Immediately after rest perfusion CMR, an additional gadolinium dose was injected to reach a cumulative dose of 0.15 mmol/kg. Then, 10 to 15 minutes later, LGE CMR was obtained on short‐ and long‐axis imaging planes of the LV by using an inversion recovery 3D TFE sequence, with the following imaging parameters: 1.5‐T scanner; TR=3.8 ms, TE=1.2 ms, flip angle=15°, field‐of‐view=40×36×5 cm, acquisition matrix size=224×156×5, reconstructed matrix size=256×256×10, SENSE factor=2, TFE‐factor=24, 3‐T scanner; TR=4.6 ms, TE=2.2 ms, flip angle=15°, field‐of‐view=38×35×5 cm, acquisition matrix size=240×192×5, reconstructed matrix size=384×384×10, SENSE factor=4, TFE‐factor=28. Inversion time was adjusted in each patient to null signal from the normal myocardium by using a look‐locker sequence.

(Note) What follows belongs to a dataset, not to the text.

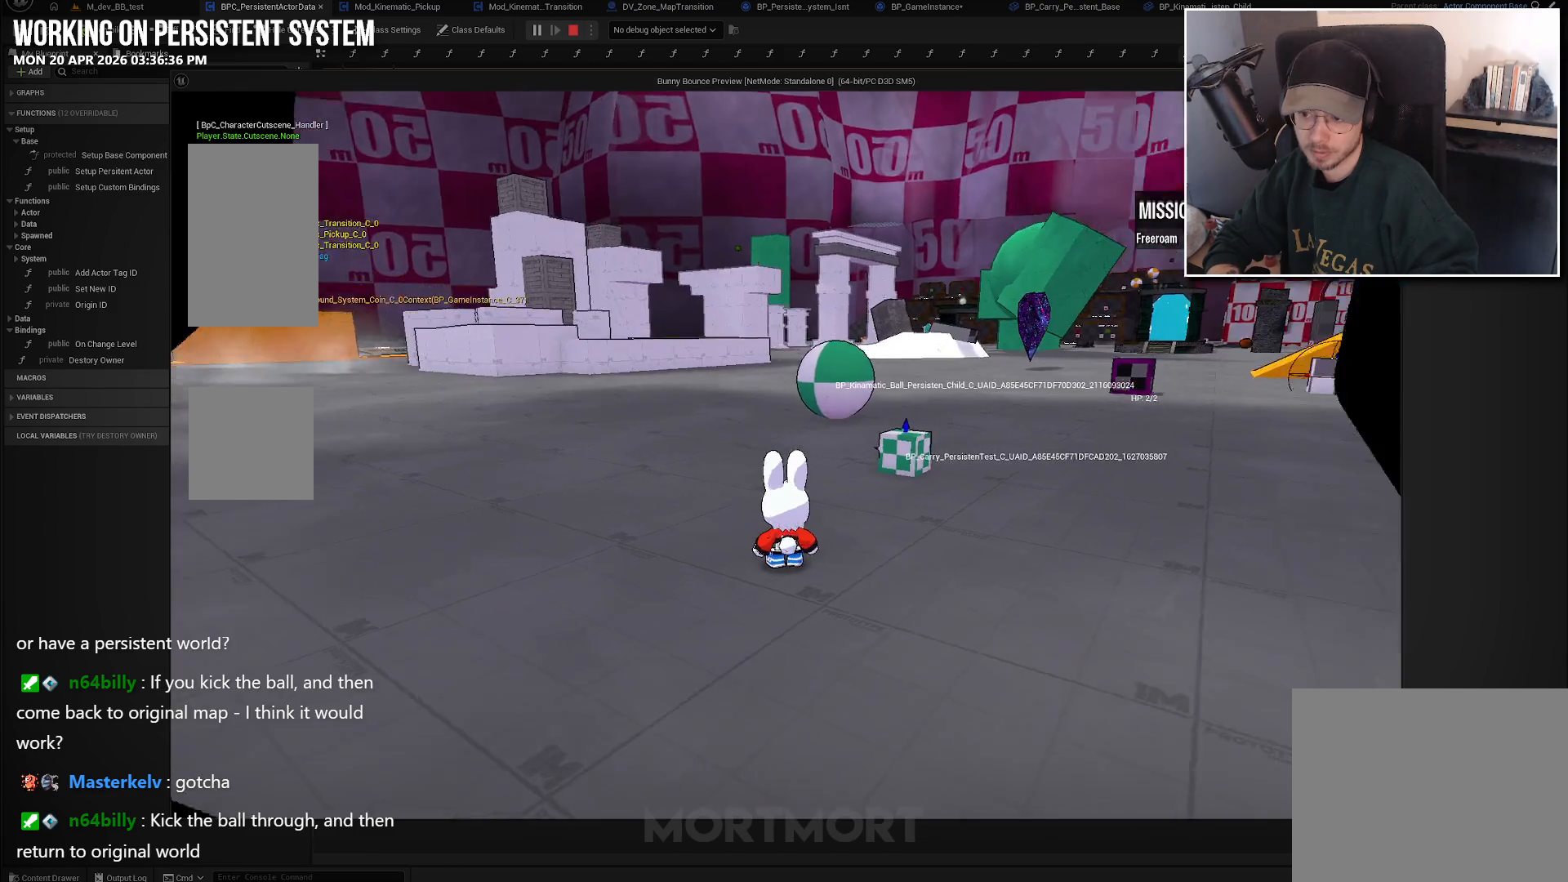
{"buttons": [], "left_stick": "up", "right_stick": "left", "events": [[33, "left_stick", "up-right"], [83, "left_stick", "up"], [217, "right_stick", "center"], [483, "right_stick", "left"]]}
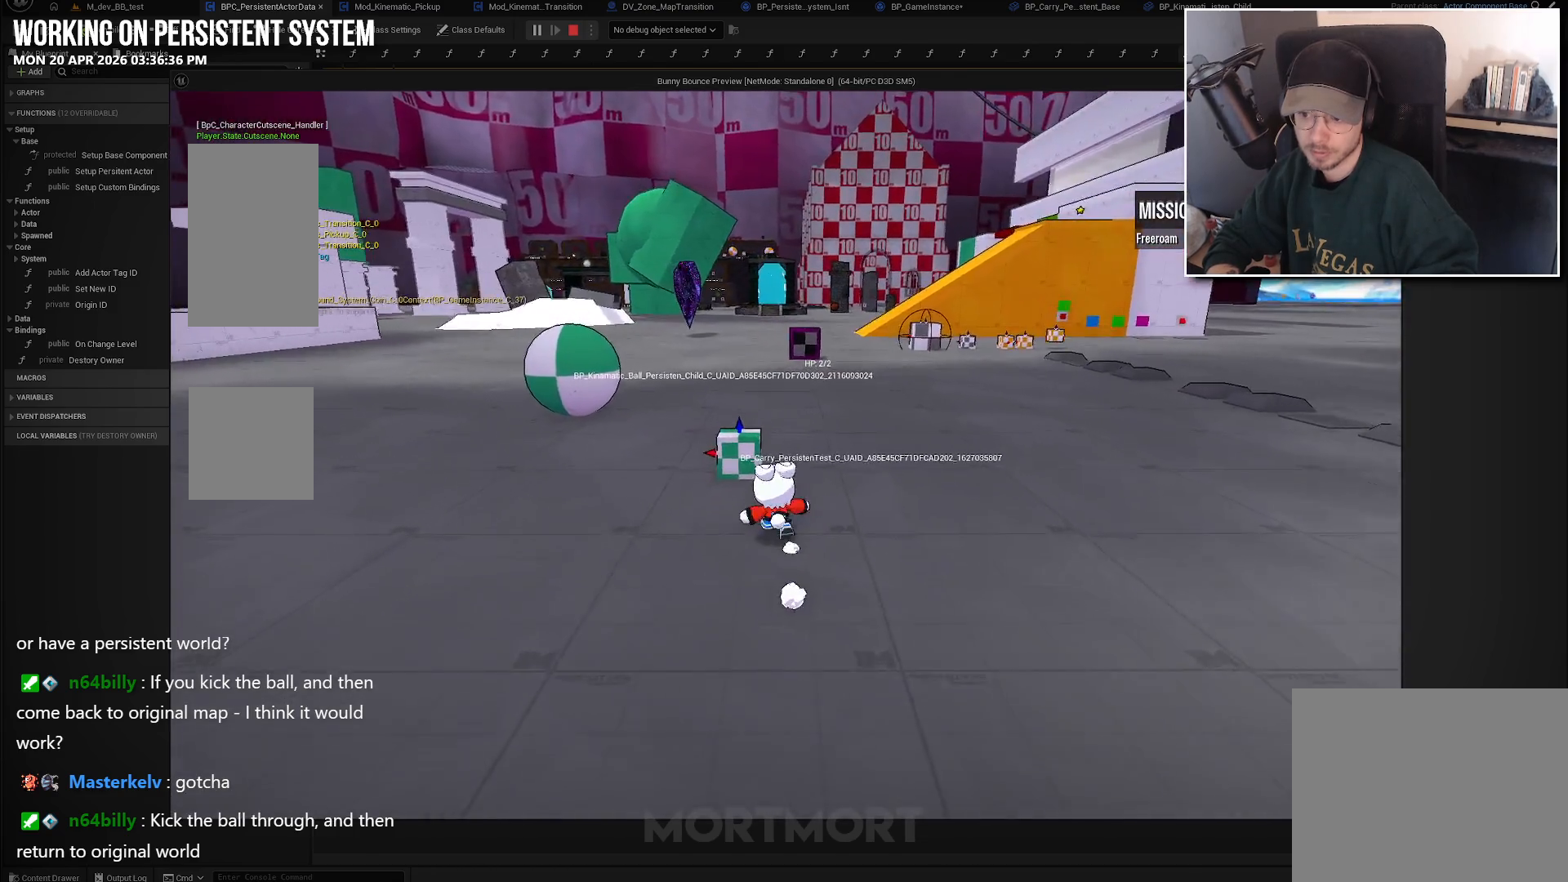
{"buttons": [], "left_stick": "down-left", "right_stick": "center", "events": [[150, "right_stick", "center"], [317, "Y", "down"], [417, "left_stick", "center"], [433, "Y", "up"], [500, "left_stick", "down-left"]]}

CMR images were analyzed by 2 independent blinded observers using commercial workstations (CMR42; Circle Cardiovascular Imaging Inc, Calgary, Canada). At end‐diastole, epi‐ and endocardial LV borders were manually traced in contiguous short‐axis cine images covering the apex to mitral valve plane to calculate LV end‐diastolic volume and end‐systolic volume, mass, and ejection fraction. LV mass was calculated as the sum of the myocardial volume multiplied by the specific gravity (1.05 g/mL) of myocardial tissue. The presence or absence of stress‐induced perfusion defects was assigned to 3 coronary artery territories according to well‐established criteria.16 In cases where the coronary arterial anatomy varied from the above criteria, the coronary MR angiography was used to reassign segments to the appropriate vessel territory. Vessel territories were defined as positive for myocardial ischemia when the contrast signal was reduced to >6 heartbeats (ie, >3 consecutive image frames) in comparison to nonischemic myocardial segments, and worsened when compared with rest perfusion CMR. In cases with positive LGE, myocardial ischemia was defined as a perfusion defect reaching beyond scarred tissue in the corresponding LGE images, and a match between the perfusion defect and the LGE was considered chronic myocardial infarction without myocardial ischemia.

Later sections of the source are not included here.